佐藤公威

「終わった瞬間にブザーが心の糸をほぐしてくれた」

試合終了のブザーが鳴ると、佐藤公威は抱え込んだボールを離して両腕を突き上げた。次の瞬間には立っていられず、手で顔を覆って膝からコートへと崩れ落ちる。アウェーの熊本まで駆け付けたブースターの真ん前で突っ伏し、しばらくは立ち上がれなかった。

「いろんなスポーツのハイライトを見てたりして、ああなる方たちがいるじゃないですか。自分はならないと思っていたんですけど、やっぱり本当にすべてを懸けてやってきて、終わった瞬間にブザーが心の糸をほぐしてくれたというか、ほどいてくれたというのがあって、そうなっちゃったんですけど、良かったです」

2017年の夏、島根スサノオマジックがB1昇格を果たした時に、B1の戦いを知るベテランとしてチームを引っ張り、トップカテゴリーに定着させるためのキーマンとして獲得されたのが佐藤だった。しかし、17-18シーズンの島根はB1で歯が立たずにあっさりと降格。もともと、誰よりも責任感の強い男である。自分の役割を果たせなかった、という忸怩たる思いを抱えた1年だった。

ラスト11秒からファウルゲームを仕掛ける相手のプレスを避けて回したボールが、最後に佐藤の手に収まった。どういう思いで最後の瞬間を迎えたのか、佐藤は「覚えてないですね」と笑う。

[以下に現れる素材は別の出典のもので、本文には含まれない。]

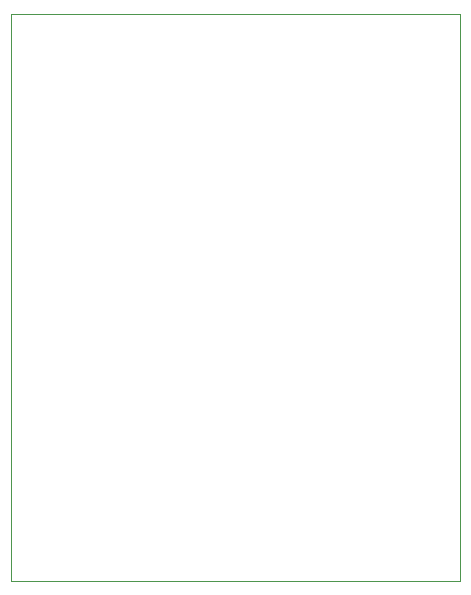
<source format=gbr>
%TF.GenerationSoftware,KiCad,Pcbnew,8.0.8-8.0.8-0~ubuntu24.04.1*%
%TF.CreationDate,2025-02-06T17:28:45+09:00*%
%TF.ProjectId,STM32-FC,53544d33-322d-4464-932e-6b696361645f,rev?*%
%TF.SameCoordinates,Original*%
%TF.FileFunction,Profile,NP*%
%FSLAX46Y46*%
G04 Gerber Fmt 4.6, Leading zero omitted, Abs format (unit mm)*
G04 Created by KiCad (PCBNEW 8.0.8-8.0.8-0~ubuntu24.04.1) date 2025-02-06 17:28:45*
%MOMM*%
%LPD*%
G01*
G04 APERTURE LIST*
%TA.AperFunction,Profile*%
%ADD10C,0.010000*%
%TD*%
G04 APERTURE END LIST*
D10*
X120000000Y-70000000D02*
X158000000Y-70000000D01*
X158000000Y-118000000D01*
X120000000Y-118000000D01*
X120000000Y-70000000D01*
M02*

</source>
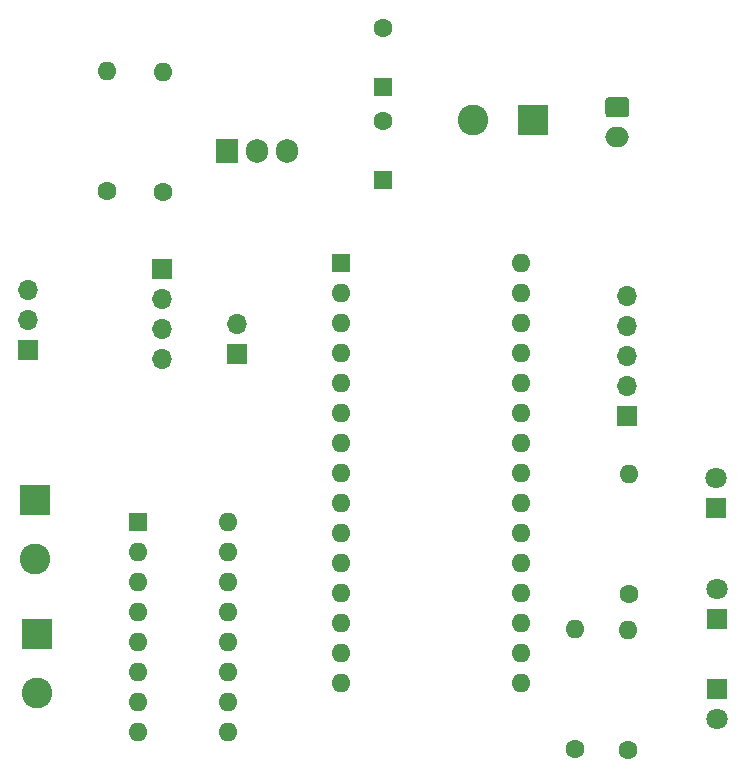
<source format=gbr>
%TF.GenerationSoftware,KiCad,Pcbnew,(5.1.10)-1*%
%TF.CreationDate,2021-07-11T18:10:03+05:30*%
%TF.ProjectId,pcb_flip,7063625f-666c-4697-902e-6b696361645f,rev?*%
%TF.SameCoordinates,Original*%
%TF.FileFunction,Soldermask,Top*%
%TF.FilePolarity,Negative*%
%FSLAX46Y46*%
G04 Gerber Fmt 4.6, Leading zero omitted, Abs format (unit mm)*
G04 Created by KiCad (PCBNEW (5.1.10)-1) date 2021-07-11 18:10:03*
%MOMM*%
%LPD*%
G01*
G04 APERTURE LIST*
%ADD10C,1.800000*%
%ADD11R,1.800000X1.800000*%
%ADD12O,1.600000X1.600000*%
%ADD13R,1.600000X1.600000*%
%ADD14C,2.600000*%
%ADD15R,2.600000X2.600000*%
%ADD16O,1.700000X1.700000*%
%ADD17R,1.700000X1.700000*%
%ADD18O,1.905000X2.000000*%
%ADD19R,1.905000X2.000000*%
%ADD20C,1.600000*%
%ADD21O,2.000000X1.700000*%
G04 APERTURE END LIST*
D10*
%TO.C,D2*%
X122809000Y-89598500D03*
D11*
X122809000Y-92138500D03*
%TD*%
D12*
%TO.C,U2*%
X81407000Y-83947000D03*
X73787000Y-101727000D03*
X81407000Y-86487000D03*
X73787000Y-99187000D03*
X81407000Y-89027000D03*
X73787000Y-96647000D03*
X81407000Y-91567000D03*
X73787000Y-94107000D03*
X81407000Y-94107000D03*
X73787000Y-91567000D03*
X81407000Y-96647000D03*
X73787000Y-89027000D03*
X81407000Y-99187000D03*
X73787000Y-86487000D03*
X81407000Y-101727000D03*
D13*
X73787000Y-83947000D03*
%TD*%
D14*
%TO.C,SW1*%
X102188000Y-49911000D03*
D15*
X107188000Y-49911000D03*
%TD*%
D16*
%TO.C,J7*%
X115189000Y-64770000D03*
X115189000Y-67310000D03*
X115189000Y-69850000D03*
X115189000Y-72390000D03*
D17*
X115189000Y-74930000D03*
%TD*%
D16*
%TO.C,J6*%
X82169000Y-67183000D03*
D17*
X82169000Y-69723000D03*
%TD*%
D14*
%TO.C,J5*%
X65214500Y-98408500D03*
D15*
X65214500Y-93408500D03*
%TD*%
D14*
%TO.C,J4*%
X65087500Y-87042000D03*
D15*
X65087500Y-82042000D03*
%TD*%
D16*
%TO.C,J3*%
X64452500Y-64262000D03*
X64452500Y-66802000D03*
D17*
X64452500Y-69342000D03*
%TD*%
D16*
%TO.C,J2*%
X75819000Y-70104000D03*
X75819000Y-67564000D03*
X75819000Y-65024000D03*
D17*
X75819000Y-62484000D03*
%TD*%
D18*
%TO.C,U1*%
X86423500Y-52514500D03*
X83883500Y-52514500D03*
D19*
X81343500Y-52514500D03*
%TD*%
D12*
%TO.C,R5*%
X115316000Y-79883000D03*
D20*
X115316000Y-90043000D03*
%TD*%
D12*
%TO.C,R4*%
X115252500Y-93091000D03*
D20*
X115252500Y-103251000D03*
%TD*%
D12*
%TO.C,R3*%
X110807500Y-92964000D03*
D20*
X110807500Y-103124000D03*
%TD*%
D12*
%TO.C,R2*%
X75882500Y-45847000D03*
D20*
X75882500Y-56007000D03*
%TD*%
D12*
%TO.C,R1*%
X71120000Y-45720000D03*
D20*
X71120000Y-55880000D03*
%TD*%
D21*
%TO.C,J1*%
X114363500Y-51331500D03*
G36*
G01*
X113613500Y-47981500D02*
X115113500Y-47981500D01*
G75*
G02*
X115363500Y-48231500I0J-250000D01*
G01*
X115363500Y-49431500D01*
G75*
G02*
X115113500Y-49681500I-250000J0D01*
G01*
X113613500Y-49681500D01*
G75*
G02*
X113363500Y-49431500I0J250000D01*
G01*
X113363500Y-48231500D01*
G75*
G02*
X113613500Y-47981500I250000J0D01*
G01*
G37*
%TD*%
D10*
%TO.C,D3*%
X122745500Y-80200500D03*
D11*
X122745500Y-82740500D03*
%TD*%
D10*
%TO.C,D1*%
X122809000Y-100584000D03*
D11*
X122809000Y-98044000D03*
%TD*%
D20*
%TO.C,C2*%
X94488000Y-42117000D03*
D13*
X94488000Y-47117000D03*
%TD*%
D20*
%TO.C,C1*%
X94488000Y-49991000D03*
D13*
X94488000Y-54991000D03*
%TD*%
%TO.C,A1*%
X90932000Y-61976000D03*
D12*
X106172000Y-94996000D03*
X90932000Y-64516000D03*
X106172000Y-92456000D03*
X90932000Y-67056000D03*
X106172000Y-89916000D03*
X90932000Y-69596000D03*
X106172000Y-87376000D03*
X90932000Y-72136000D03*
X106172000Y-84836000D03*
X90932000Y-74676000D03*
X106172000Y-82296000D03*
X90932000Y-77216000D03*
X106172000Y-79756000D03*
X90932000Y-79756000D03*
X106172000Y-77216000D03*
X90932000Y-82296000D03*
X106172000Y-74676000D03*
X90932000Y-84836000D03*
X106172000Y-72136000D03*
X90932000Y-87376000D03*
X106172000Y-69596000D03*
X90932000Y-89916000D03*
X106172000Y-67056000D03*
X90932000Y-92456000D03*
X106172000Y-64516000D03*
X90932000Y-94996000D03*
X106172000Y-61976000D03*
X90932000Y-97536000D03*
X106172000Y-97536000D03*
%TD*%
M02*

</source>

「ただ、なんか面白いですね。自分たちがB1から落ちてしまって、その責任じゃないですけどB1に戻らなきゃいけない使命があって、そのすべての思いがパスになってこっちに来たのかなって。そういうのもあって感情的になってしまったんだと思います」

佐藤公威

B1への再挑戦の前に「何も気にせずゆっくり寝たい」

同じ責任を背負っていたのが鈴木裕紀ヘッドコーチだ。彼もまた、昇格を決めたチームの指揮を託されたが1年で降格させてしまい、尋常ならざる思いで今シーズンの戦いに臨んでいたのは想像に難くない。佐藤は言う。「選手以上に毎日悩んで、いろんなことを考えられたと思います。僕はユキさんのことも少しは知っていますが、なかなか寝れない人なので、たくさんしんどい思いをしてきたと思うし、去年の悔しさを知っている監督だから本当に勝てて良かった。それが報われて本当に良かったと思います」

シーズンを通して活躍できたわけではなく、自身のパフォーマンスには満足していないという佐藤だが、「選手はみんな毎日毎日本当に練習していたので、その結果が得られたと思います」と激闘のシーズンを振り返る。

それと同時に、意識は早くも島根で最初に託された任務、チームをB1に定着させることへと向いていた。「今日この時点ではうれしい思いしかないんですけど、これから本当の戦いが待っています。B1の恐ろしさは身に染みて経験しているので。これからどうしなきゃいけないのか、しっかり考えて。今はまだちょっと考えられないですけど、数日してしっかり考えたいです」

では、この数日はB1の試練を意識することなく無邪気に喜べるのだろうか。「ゆっくり寝たいです。何も気にしないでゆっくり寝たいですね」と佐藤は言った。B1復帰を決めたにせよ、彼にとってはスタート地点に戻っただけ。本当の責任はこれから果たしていかなければいけないが、少しだけ肩の荷を下ろすことができる。佐藤の長い長いシーズンが、ようやく幕を閉じた。